Jakarta - Lembaga Swadaya Masyarakat (LSM) Masyarakat Cipta Media(MCM) menilai adanya inkonsisteni dalam Peraturan Menteri Komunikasi dan Informatika Nomor 22/2011 tentang Penyelenggaraan Penyiaran Televisi Digital Terestrial Penerimaan Tetap Tidak Berbayar. Hal itu tercermin dari inkonsistensi pemikiran konsepsional tentang penyelenggaraan televisi digital dan model usaha terkait.

"Patut dipertanyakan adanya campur tangan yang tidak sehat dalam persaingan usaha dalam penyelenggaraan penyiaran multipleksing," kata Ketua MCM, Paulus Widiyanto dalam acara diskusi publik Sistem Penyiaran Nasional, di Jakarta, Kamis (12/1).

Menurut Paulus, masalah teknologi penyiaran digital yang mencakup beberapa dimensi tak cukup diatur oleh ketentuan setingkat menteri, melainkan harus dengan UU karena melibatkan pembahasan intensif antara DPR dan Pemerintah.

Selain itu, lanjut Paulus, banyak terminologi atau istilah yang terlalu dipaksakan, mengada-ngada, sehingga tidak sejalan dengan ketentuan baku pada peraturan yang lebih tinggi, misalnya Lembaga Penyiaran Penyelenggara Program Siaran (LPPPS) dan Lembaga Penyiaran Penyelenggara Penyiaran Multipleksing (LPPPM).

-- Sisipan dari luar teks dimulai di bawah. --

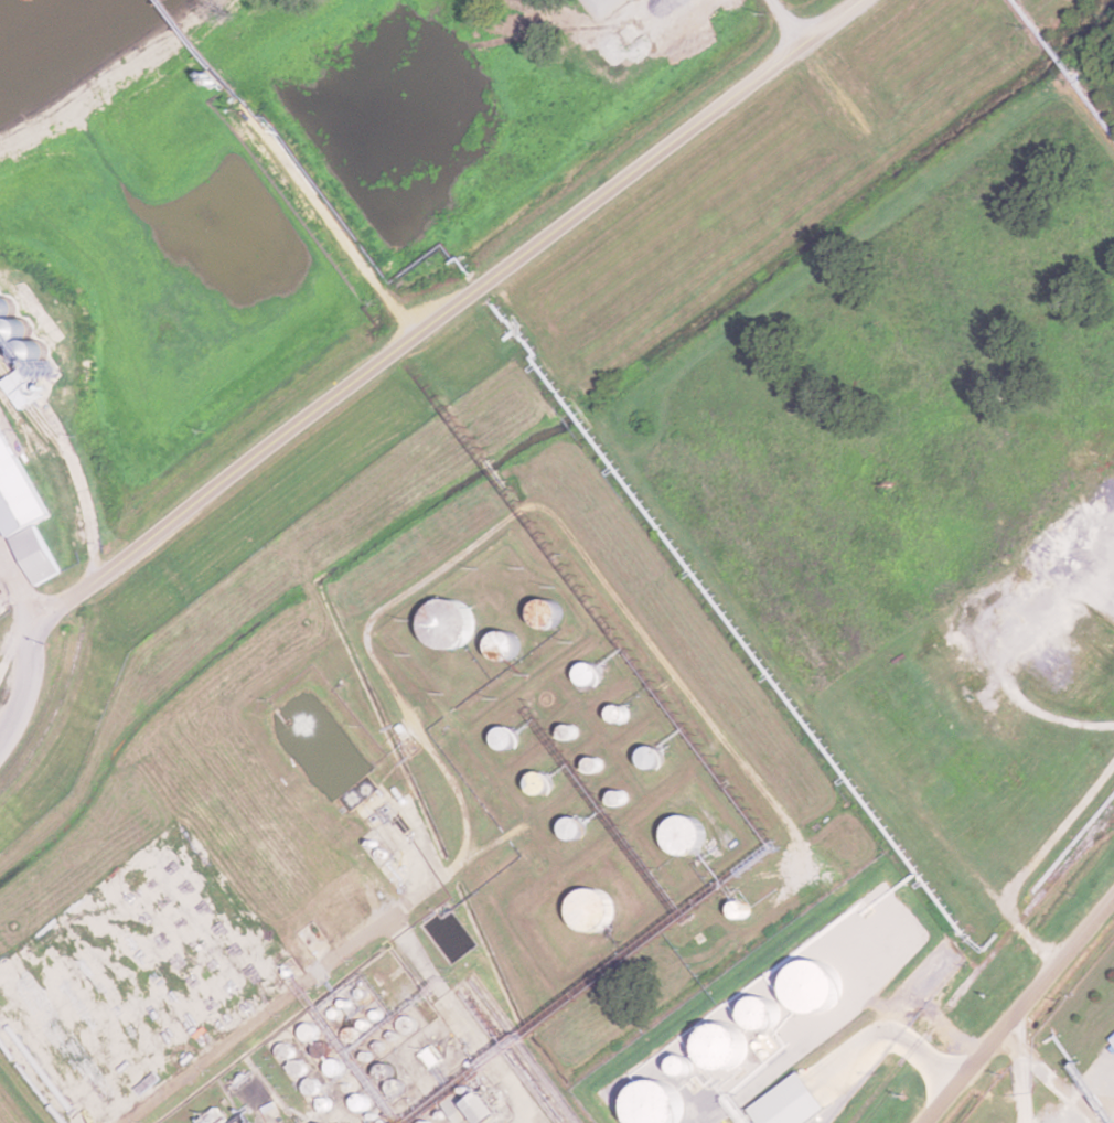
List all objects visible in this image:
road: (447, 316)
building: (22, 515)
railway: (94, 568)
building: (547, 613)
building: (447, 624)
building: (503, 644)
building: (588, 675)
road: (24, 690)
building: (620, 714)
building: (505, 736)
building: (652, 758)
building: (594, 765)
building: (539, 784)
building: (574, 827)
building: (683, 835)
building: (592, 909)
railway: (981, 964)
road: (1018, 1007)
building: (431, 1057)
railway: (504, 1057)
road: (202, 1059)
building: (485, 1107)
building: (459, 1108)

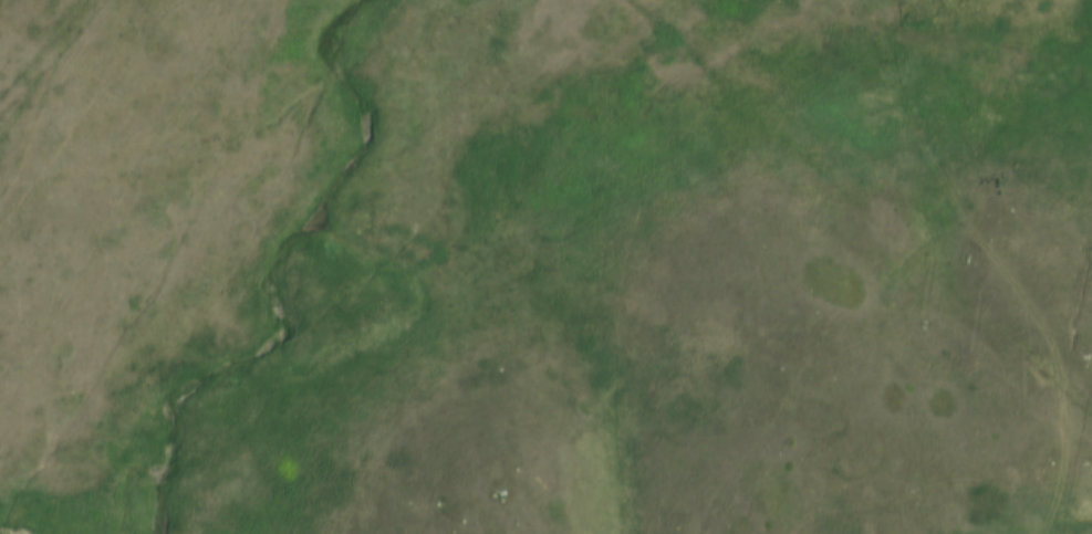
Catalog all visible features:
road: (955, 25)
road: (74, 79)
road: (998, 256)

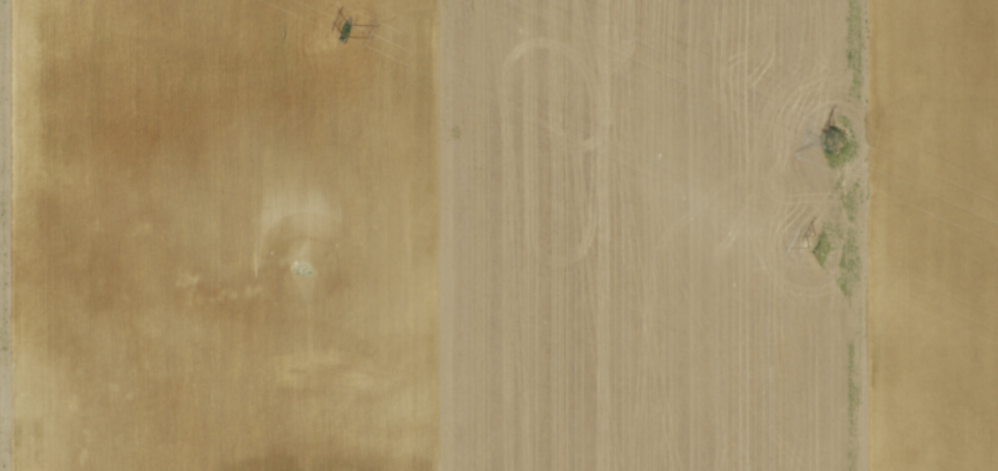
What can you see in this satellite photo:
power tower: (345, 26)
power tower: (834, 138)
crop: (499, 235)
power tower: (811, 241)

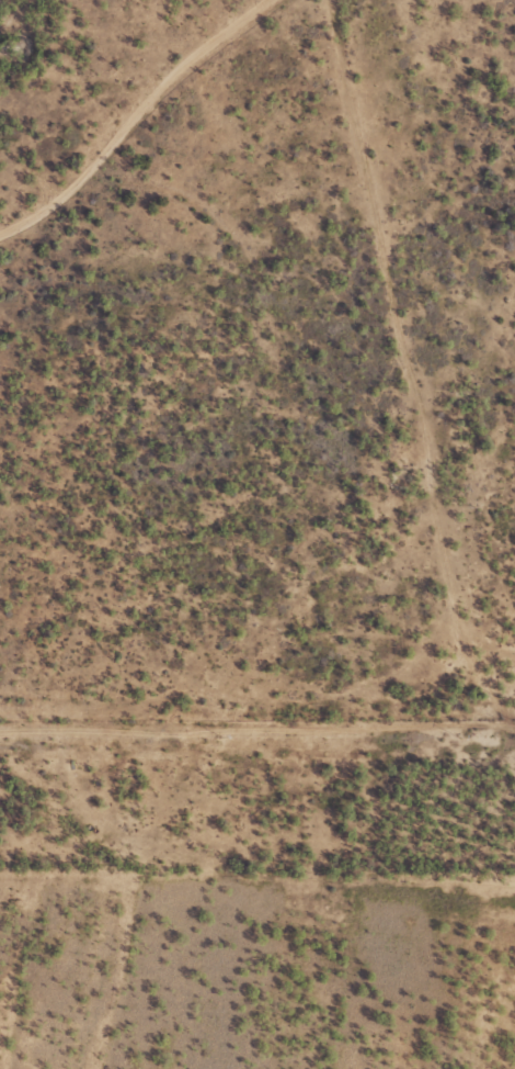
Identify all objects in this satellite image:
road: (161, 116)
road: (341, 195)
road: (387, 394)

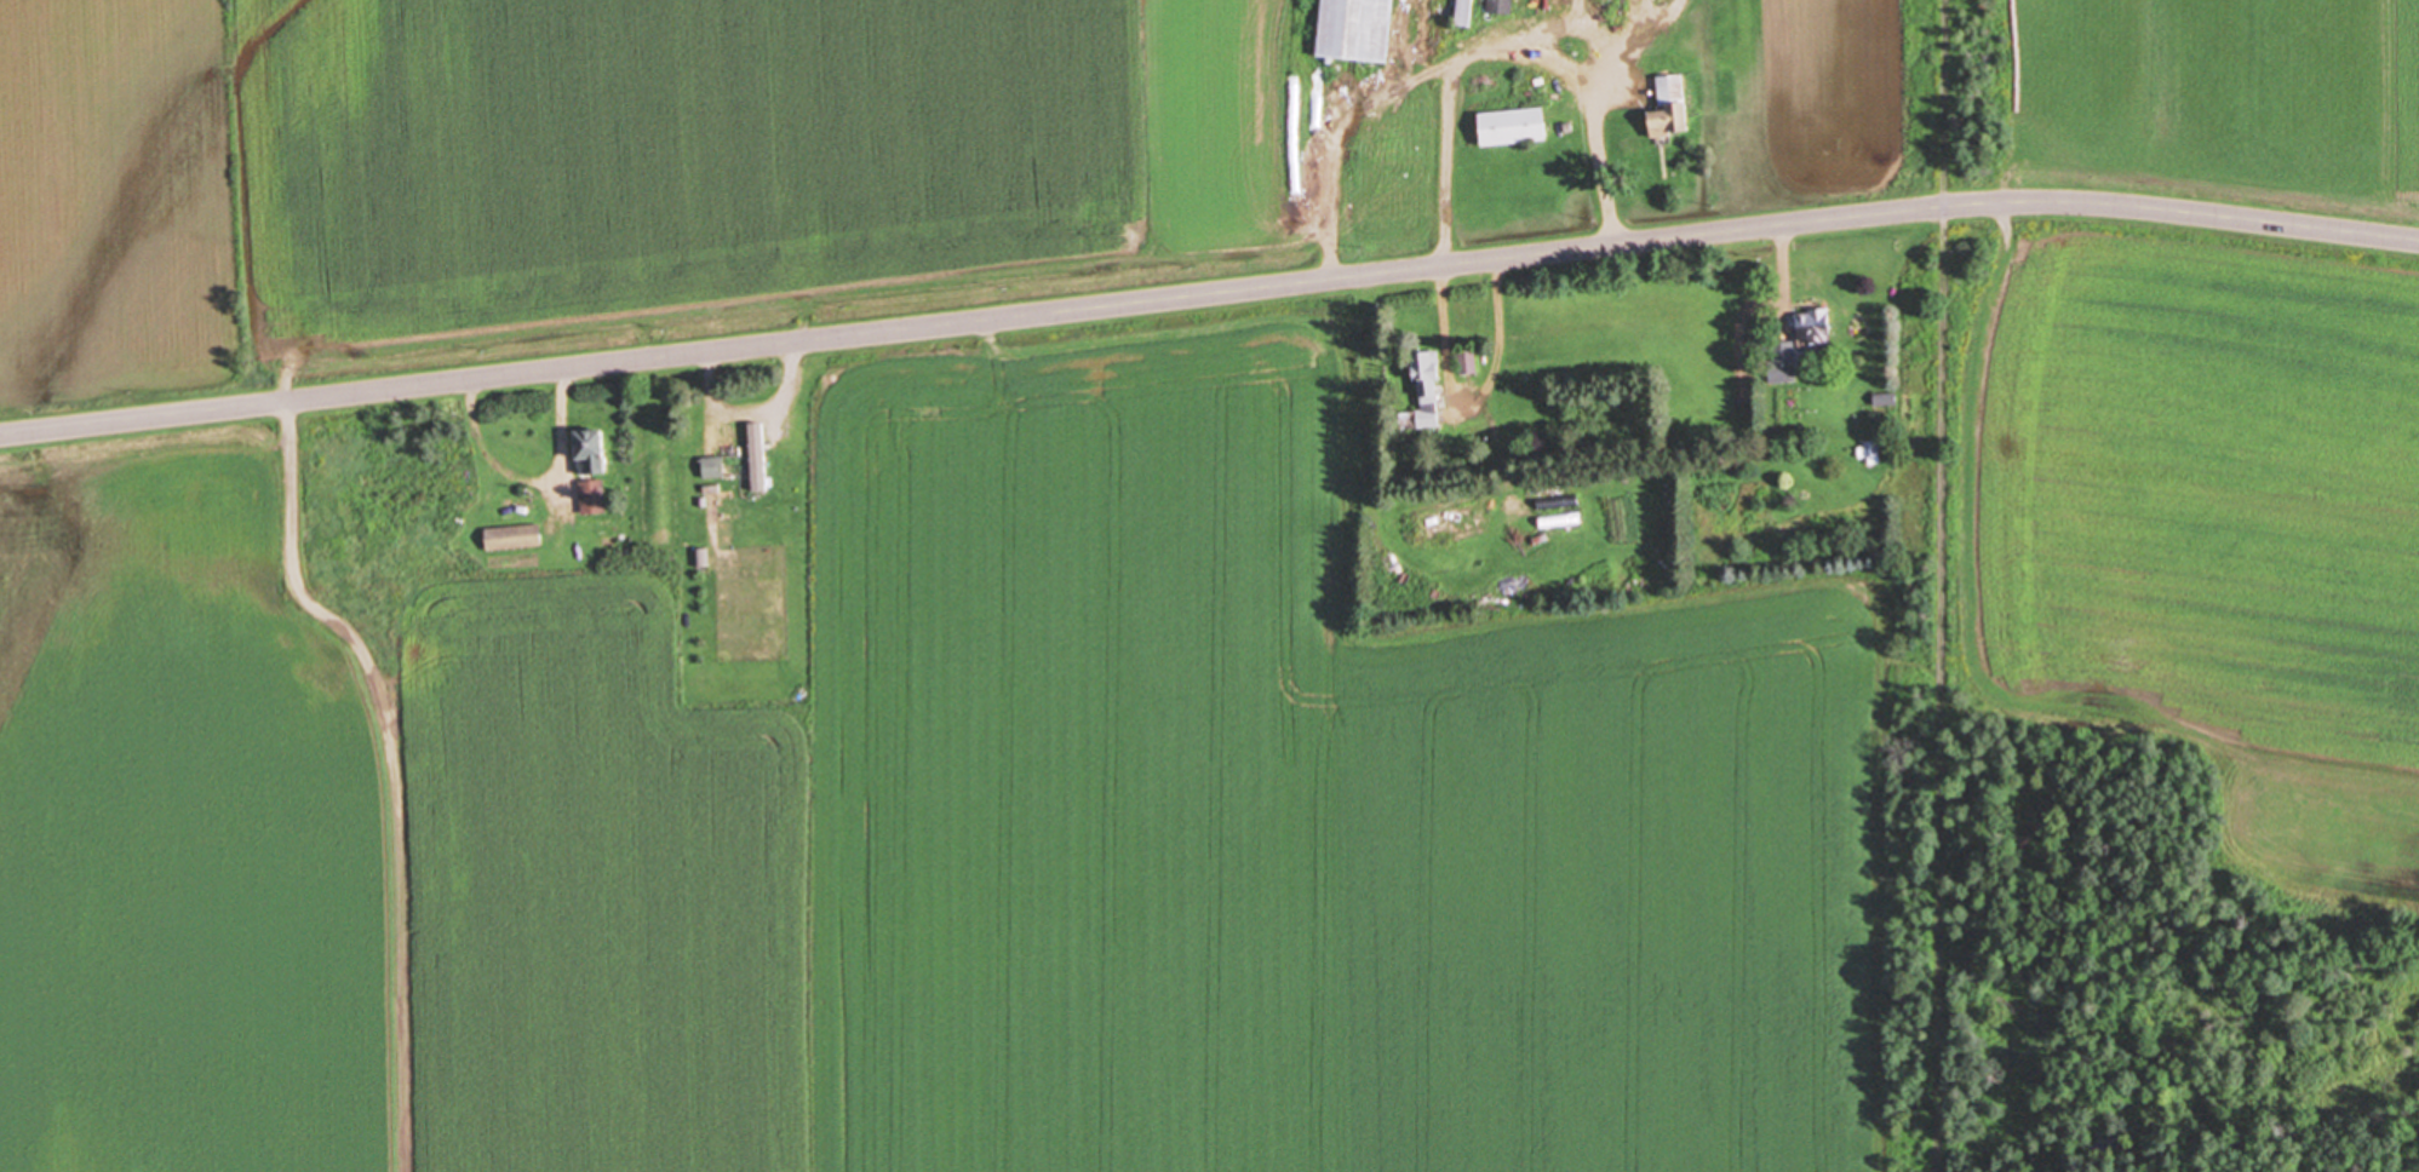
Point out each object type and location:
building: (1466, 14)
building: (1357, 31)
building: (1671, 112)
building: (1514, 130)
road: (1449, 157)
road: (1780, 260)
road: (1209, 294)
building: (1815, 333)
building: (1783, 364)
building: (1469, 365)
building: (1429, 392)
road: (709, 395)
building: (733, 452)
building: (714, 470)
building: (593, 475)
road: (540, 486)
building: (514, 539)
road: (1936, 586)
park: (1915, 691)
road: (398, 769)

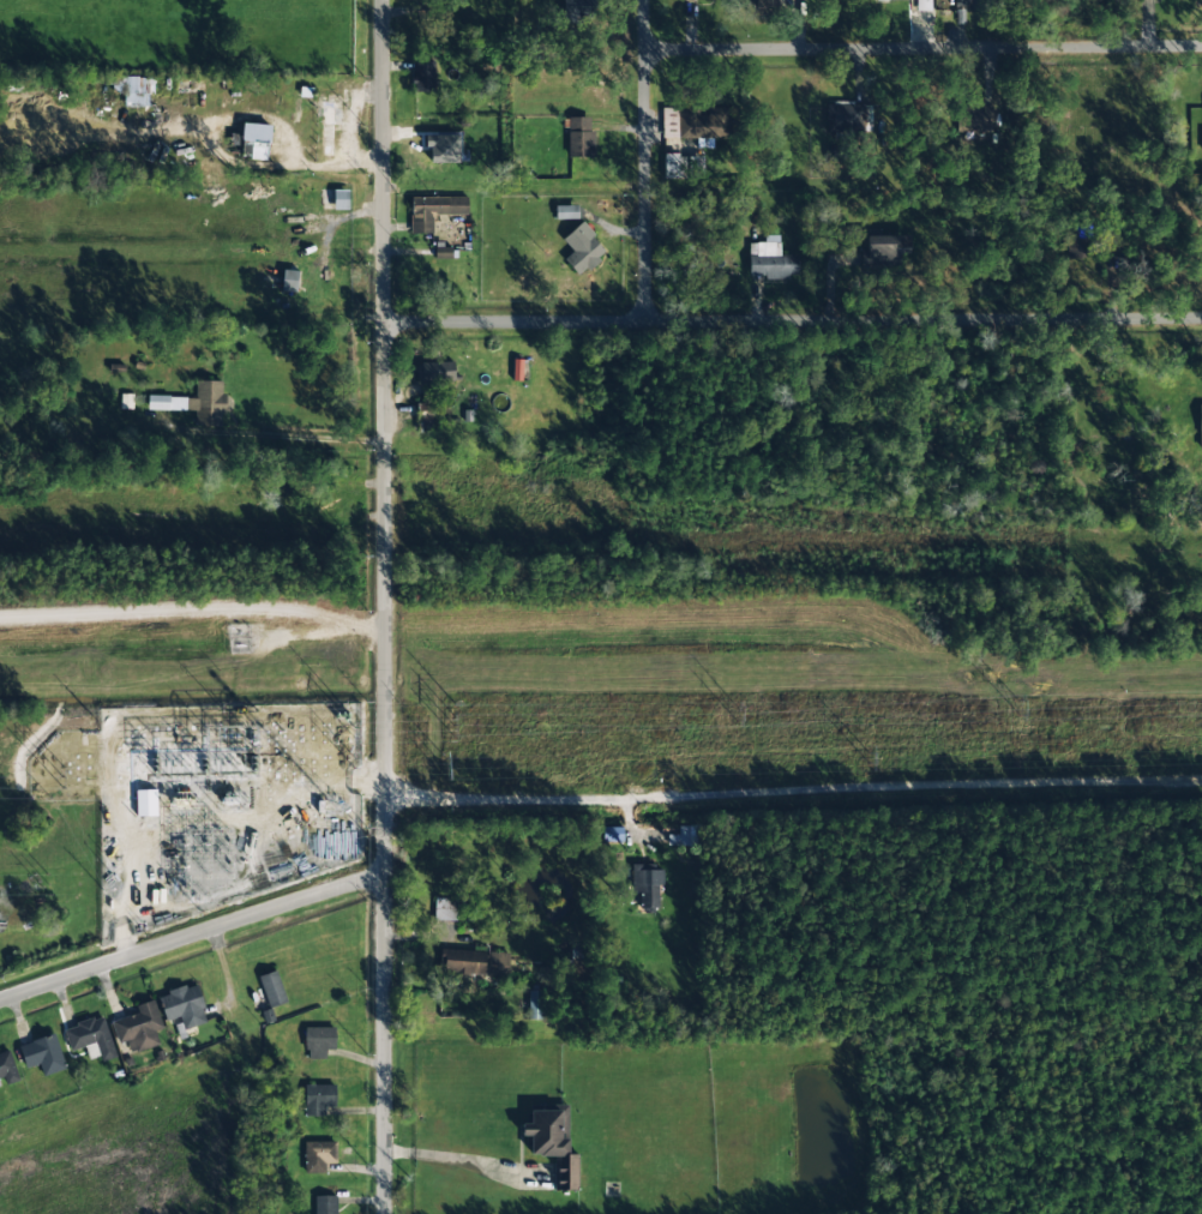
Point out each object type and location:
building: (877, 0)
building: (965, 3)
building: (924, 5)
road: (923, 48)
building: (423, 76)
building: (139, 91)
building: (847, 117)
building: (975, 117)
building: (703, 123)
building: (1201, 132)
building: (579, 137)
building: (254, 141)
building: (429, 151)
road: (644, 159)
building: (673, 166)
building: (695, 167)
building: (341, 200)
building: (433, 211)
building: (566, 212)
building: (583, 246)
building: (886, 248)
building: (770, 260)
building: (290, 280)
road: (792, 318)
building: (516, 370)
building: (436, 374)
building: (196, 403)
building: (427, 417)
building: (1200, 425)
road: (383, 435)
road: (792, 791)
building: (146, 803)
power substation: (222, 805)
power tower: (98, 827)
building: (682, 836)
building: (645, 885)
building: (445, 909)
road: (191, 935)
building: (474, 963)
building: (272, 989)
building: (535, 1005)
building: (183, 1006)
building: (138, 1027)
building: (90, 1037)
building: (318, 1042)
road: (383, 1042)
building: (42, 1055)
building: (7, 1068)
building: (318, 1099)
building: (552, 1143)
building: (317, 1156)
building: (325, 1205)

Dalam Permen 39/2009 dikenal istilah penyelenggara Program Siaran dan Penyelenggara Infrastruktur, juga penyelenggara Multipleksing Publik dan Swasta.

Paulus juga melihat, dalam permen tersebut adanya pengecilan hak masyarakat dalam penyiaran karena tidak ada bantuan perolehan set-top-boks. Justru hanya memberikan waktu transisi yang cukup agar masyarakat memilik alat bantu penerima siaran digital. "Hal ini sangat membebani masyarakat atau bertentangan dengan kepentingan publik," ujar Paulus.

Kemudian, Permen tersebut tidak mencerminkan kebijakan publik soal pembiayaan dalam proses digitalisasi, terutama pembiayaan migrasi ke teknologi digital bagi LPP TVRI. Hal ini membuktikan bahwa tidak adanya strategi khusus untuk memperkuat LPP dalam dunia penyiaran nasional.